僕の新しい始まりのために
白いカラスがどこかに飛び立ってしばらくあっけにとられていると、
「おい比嘉、どうしたぼーっとして」
と聞いてきた。
僕はカラスから聞こえたあの声の事を伝えようか迷ったけれど、伝えるのは結局やめた。
「ううん、急にカラスが来てびっくりしただけ」
「ああ確かにあれは驚いたな。それでお前は大丈夫か?怪我とかはしてないか?」
「うん、僕は何ともないよ。それよりさっき言ってた……」
そうさっき話された記憶のことについてもっと聞こうとした時、
「あ、もうこんな時間だ。これから夕食の時間だからもう戻った方がいい。……もしさっき言った記憶の話が気になるなら、部屋に戻ってから詳しく教えるから」
そう言って門矢くんは歩き始めたので、僕も後ろからついて行った。
夕食の時間に僕は、ここのみんなに顔や名前を覚えてもらうために自己紹介をする事になった。
「さーて、この子が今日から新しくここに来た比嘉くんでーす。それじゃあ比嘉くん、自己紹介よろしくね」
と、弧門さんから言われて僕は自己紹介をした。
「ど、どうも。今日からみんなと一緒に暮らす事になった比嘉 翔太郎11歳です。よろしくお願いします」
かなり緊張したけれどそう言うとみんなから拍手が送られた。
そして夕食の後お風呂に入り、部屋には僕と門矢くんだけになった。
「さてと、じゃあ昼間に話した記憶の話の続きをするぞ」
「うん」
「さってと、さっきどこまで喋ったかな。確か記憶を取り戻すとこまで喋ったよな。なら、そこからの続きだな。
実はお前が来るよりも前に俺と一緒の部屋だった神代さんってゆう人がいたんだ。俺よりも少し年上。今はここにいない人なんだけど、その人が俺に話してくれたんだ。
神代さんは12歳の時にここに来たらしいんだけど、来てしばらくの間はここに来るまでの記憶が無かったらしい。
ただ15歳になった頃くらいから少しづつここに来るまでの記憶を取り戻してたんだって。
記憶自体あんまり鮮明ではないけど、どんな事をしてたのかくらいは思い出せたって聞いた」
「そうなの?じゃあ、なんでその事を弧門さん達は話さないの?」
「多分記憶を取り戻せるのが確実じゃあ無いからだと思う。変に期待させておいて、取り戻せなかったらかわいそうだろ。
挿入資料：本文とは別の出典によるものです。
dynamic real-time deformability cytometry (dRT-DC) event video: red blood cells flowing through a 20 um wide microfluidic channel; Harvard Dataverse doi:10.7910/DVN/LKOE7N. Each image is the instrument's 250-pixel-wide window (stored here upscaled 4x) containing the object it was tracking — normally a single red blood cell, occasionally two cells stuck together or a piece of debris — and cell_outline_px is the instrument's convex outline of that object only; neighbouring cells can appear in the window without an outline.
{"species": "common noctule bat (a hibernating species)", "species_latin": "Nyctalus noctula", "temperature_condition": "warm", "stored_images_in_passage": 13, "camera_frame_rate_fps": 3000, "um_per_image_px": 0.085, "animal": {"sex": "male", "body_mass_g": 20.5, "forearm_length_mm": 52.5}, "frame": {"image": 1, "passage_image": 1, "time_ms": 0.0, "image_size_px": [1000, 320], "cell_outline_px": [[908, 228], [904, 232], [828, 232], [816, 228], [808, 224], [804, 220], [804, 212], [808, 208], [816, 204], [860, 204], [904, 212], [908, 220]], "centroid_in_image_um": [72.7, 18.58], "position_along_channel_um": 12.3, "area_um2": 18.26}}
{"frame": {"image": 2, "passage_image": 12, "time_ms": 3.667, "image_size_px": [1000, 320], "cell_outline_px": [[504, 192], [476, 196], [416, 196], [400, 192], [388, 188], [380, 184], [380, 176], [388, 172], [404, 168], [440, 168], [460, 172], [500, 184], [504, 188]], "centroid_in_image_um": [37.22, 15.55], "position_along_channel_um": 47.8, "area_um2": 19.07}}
俺もその辺の事は神代さんに聞いてみたんだけど、神代さんの友達の人で、ここを出るまで記憶が取り戻せなかった人も何人かいたらしい」
「そうだったんだ」
「まぁ、急に記憶が戻り始める方がよっぽど驚くけどな」
そう門矢くんは笑って話を続けてくれた。
ただ、この後聞く話は今までに比べてとても衝撃的だった。